Gulliver, CEOs, and University Presidents

University presidents are starting to feel some of the constituency pressure visited since the 1980s on their CEO counterparts in corporate America. Until then, CEOs reigned supreme over their corporate bastions, many ruling with an iron fist. Directors were supportive and shareholders deferential.  There would be occasional upheaval but this was rare.  CEO tenures were long.  Those days have been long gone for some time.

Until the past few years, university presidents ruled their roosts as well, with helpful trustees and deferential faculty.  Not anymore.

As John Sexton of NYU found out in a “no-confidence” vote of his largest faculty group last week, the constituencies are restless.  NYU’s trustees pledge their continued support, but other NYU faculties and some of the school’s unionized employees promise further pressure. Last summer, Teresa Sullivan, president of U. Va., felt such pressure from the university’s trustees, who ousted her temporarily until the faculty came to her rescue. Similar upheaval occurred at Harvard a few years ago and more recently at Oregon, Texas and Wisconsin (and at several other places if academic leaders below the rank of president are counted).

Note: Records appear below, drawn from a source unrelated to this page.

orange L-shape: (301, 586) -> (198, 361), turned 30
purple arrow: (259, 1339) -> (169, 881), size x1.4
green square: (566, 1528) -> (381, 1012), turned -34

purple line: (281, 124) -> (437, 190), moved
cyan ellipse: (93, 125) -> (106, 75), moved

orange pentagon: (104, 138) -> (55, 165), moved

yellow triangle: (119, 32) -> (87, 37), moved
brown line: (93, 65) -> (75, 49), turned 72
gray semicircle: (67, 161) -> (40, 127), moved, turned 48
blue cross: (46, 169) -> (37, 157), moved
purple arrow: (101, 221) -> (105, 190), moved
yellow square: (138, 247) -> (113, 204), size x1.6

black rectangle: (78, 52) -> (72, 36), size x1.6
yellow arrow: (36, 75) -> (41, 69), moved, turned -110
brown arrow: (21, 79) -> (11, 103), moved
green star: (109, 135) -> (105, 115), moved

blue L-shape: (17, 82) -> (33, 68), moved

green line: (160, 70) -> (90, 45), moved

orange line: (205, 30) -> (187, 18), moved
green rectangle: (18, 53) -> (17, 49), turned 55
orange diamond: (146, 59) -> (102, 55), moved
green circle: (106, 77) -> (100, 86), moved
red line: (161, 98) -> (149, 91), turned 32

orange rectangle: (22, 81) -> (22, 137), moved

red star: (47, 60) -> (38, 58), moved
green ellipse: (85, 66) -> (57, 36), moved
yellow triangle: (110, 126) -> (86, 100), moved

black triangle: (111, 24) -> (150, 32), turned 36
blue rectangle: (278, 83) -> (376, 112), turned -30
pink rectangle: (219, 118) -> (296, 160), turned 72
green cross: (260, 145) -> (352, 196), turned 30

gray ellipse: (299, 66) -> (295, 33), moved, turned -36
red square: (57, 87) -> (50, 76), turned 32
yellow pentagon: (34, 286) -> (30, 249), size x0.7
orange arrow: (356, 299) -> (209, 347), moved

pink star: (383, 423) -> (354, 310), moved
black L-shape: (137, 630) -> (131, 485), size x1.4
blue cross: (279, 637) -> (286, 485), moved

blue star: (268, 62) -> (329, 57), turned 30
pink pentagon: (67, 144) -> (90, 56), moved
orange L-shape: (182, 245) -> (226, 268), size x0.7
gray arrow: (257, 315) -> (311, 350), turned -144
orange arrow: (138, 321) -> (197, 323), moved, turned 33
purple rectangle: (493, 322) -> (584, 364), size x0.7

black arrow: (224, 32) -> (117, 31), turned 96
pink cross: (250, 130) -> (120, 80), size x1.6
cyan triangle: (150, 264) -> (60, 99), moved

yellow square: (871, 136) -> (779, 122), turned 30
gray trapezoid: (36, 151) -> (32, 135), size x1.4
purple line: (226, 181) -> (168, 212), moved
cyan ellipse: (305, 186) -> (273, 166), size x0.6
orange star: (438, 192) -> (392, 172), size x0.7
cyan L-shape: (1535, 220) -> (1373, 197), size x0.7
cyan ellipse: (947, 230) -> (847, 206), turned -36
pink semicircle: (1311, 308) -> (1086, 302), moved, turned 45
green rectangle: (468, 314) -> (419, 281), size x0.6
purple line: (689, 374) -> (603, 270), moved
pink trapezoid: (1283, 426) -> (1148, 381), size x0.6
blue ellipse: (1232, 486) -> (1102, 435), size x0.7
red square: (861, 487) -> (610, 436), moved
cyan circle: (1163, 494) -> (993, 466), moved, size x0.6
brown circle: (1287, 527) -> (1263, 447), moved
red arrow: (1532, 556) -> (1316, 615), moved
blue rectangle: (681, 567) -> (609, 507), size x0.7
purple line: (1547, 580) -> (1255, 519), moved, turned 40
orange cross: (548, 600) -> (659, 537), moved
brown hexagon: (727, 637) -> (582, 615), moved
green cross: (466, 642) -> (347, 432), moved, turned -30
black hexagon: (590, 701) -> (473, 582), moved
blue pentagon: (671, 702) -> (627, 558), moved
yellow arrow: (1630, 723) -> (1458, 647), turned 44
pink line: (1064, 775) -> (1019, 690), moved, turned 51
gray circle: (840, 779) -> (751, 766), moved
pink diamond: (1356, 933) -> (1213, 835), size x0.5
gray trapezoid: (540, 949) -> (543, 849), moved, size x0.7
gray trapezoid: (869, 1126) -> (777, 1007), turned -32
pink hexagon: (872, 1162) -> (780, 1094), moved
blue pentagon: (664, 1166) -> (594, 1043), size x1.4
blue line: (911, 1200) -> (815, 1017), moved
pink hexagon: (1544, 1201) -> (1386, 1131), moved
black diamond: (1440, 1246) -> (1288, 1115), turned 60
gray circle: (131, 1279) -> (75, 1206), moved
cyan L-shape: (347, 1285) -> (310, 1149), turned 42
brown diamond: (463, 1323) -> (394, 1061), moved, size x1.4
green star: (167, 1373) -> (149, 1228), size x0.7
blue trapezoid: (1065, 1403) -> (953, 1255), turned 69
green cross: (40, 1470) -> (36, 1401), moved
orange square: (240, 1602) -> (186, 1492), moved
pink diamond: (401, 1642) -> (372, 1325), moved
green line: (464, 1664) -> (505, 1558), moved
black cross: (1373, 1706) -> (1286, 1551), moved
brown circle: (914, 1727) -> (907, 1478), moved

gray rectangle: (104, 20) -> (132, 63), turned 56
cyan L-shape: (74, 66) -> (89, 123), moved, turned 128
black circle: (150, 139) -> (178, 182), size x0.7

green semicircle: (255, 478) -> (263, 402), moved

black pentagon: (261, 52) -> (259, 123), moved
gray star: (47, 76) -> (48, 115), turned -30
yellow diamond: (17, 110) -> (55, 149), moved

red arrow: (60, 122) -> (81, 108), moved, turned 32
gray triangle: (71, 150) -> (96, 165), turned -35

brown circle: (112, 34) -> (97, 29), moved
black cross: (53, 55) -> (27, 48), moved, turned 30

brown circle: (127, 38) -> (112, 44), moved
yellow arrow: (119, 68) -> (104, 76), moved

Interestingly, presidents in quite a few of these episodes have been charged with the complaint of operating the university too much like a corporation.  That’s one of the central assertions of the NYU faculty voters, who say Sexton is too focused on growth. They cite his “Global Network University” with lucrative campus footprints worldwide and his tendency to pay high salaries to selected scholars rather than offer across-the-board increases.  Many are upset at plans to expand the Greenwich Village campus in a radical way. They despise his top-down management style. 

So presidents who run their universities like corporations now face the fate of corporate chiefs for doing so. The power of shareholders and directors increased exponentially in the past 20 years, making the all-powerful CEO a relic.  With the rising power of faculties and trustees in the university, academic presidents may soon turn into short-term caretakers as well.  

There is a good case that the pendulum swung too far in corporate America in favor of shareholder democracy and outside power. It will be a shame if a similar thing happens to America’s universities.  Maybe that’s the NYU faculty’s point. Sexton should probably not run NYU as if it were a modern corporation, given its educational mission and unique fiduciary duties to attend to student needs rather than to maximize profits for shareholders.  Running NYU that way not only subverts those goals, but will ultimately and ironically weaken the president’s position.

Photo: Gulliver’s Travels, an apt analogy for what happened to corporate CEOs from 1980 to 2000 and what may be happening to university presidents.

You may also like...

4 Responses

  1. Shag from Brookline says:

    Who speaks for the students? Do faculties speak for students more than their own interests?

  2. Lawrence Cunningham says:

    Faculty owe their schools and students fiduciary duties and, in my experience, law professors tend to fulfill those duties.

    Others looking out for students directly include student government associations within schools, accreditation commissions, federal and state departments of education, and various associations committed to education and students such as the American Council on Education and the American Council of Trustees and Alumni.

    One organization clearly not looking out for students? Mort Zuckerman’s U.S. News!

  3. AndyK says:

    Ironically, the rise in administrative costs are a function of the “corporatization” of universities. If I were a university CEO, I would be drawn look at faculty as the resource, students as the highly inelastic downmarket consumer, and major donors as the highly elastic upmarket consumer. Campus administration would primarily be designed to upsell to major donors, but I would also set up byzantine offshore call-center analogues to handle complaints from the downmarket students consumers.

  4. Shag from Brookline says:

    The reference in #2 regarding faculty owing students fiduciary duties may be questionable. I Googled:

    Fiduciary duties of faculty to students

    and the very first item was Ronald B. Standler’s 2007 paper “Professor-Student Is Not a Fiduciary Relationship.” This is followed by several items that also address this issue. Standler’s focus is on case law. He closes with a statement that whether a college has a fiduciary duty to its students is an open question (at least as of 2007 when his research ended).

    Some faculty members do look out for students as do the groups referenced in #2, but how effectively? Consider the issues currently concerning legal education and the outcomes of lawsuits brought by students based on alleged misstatements by law schools of jobs, jobs, jobs available to graduates.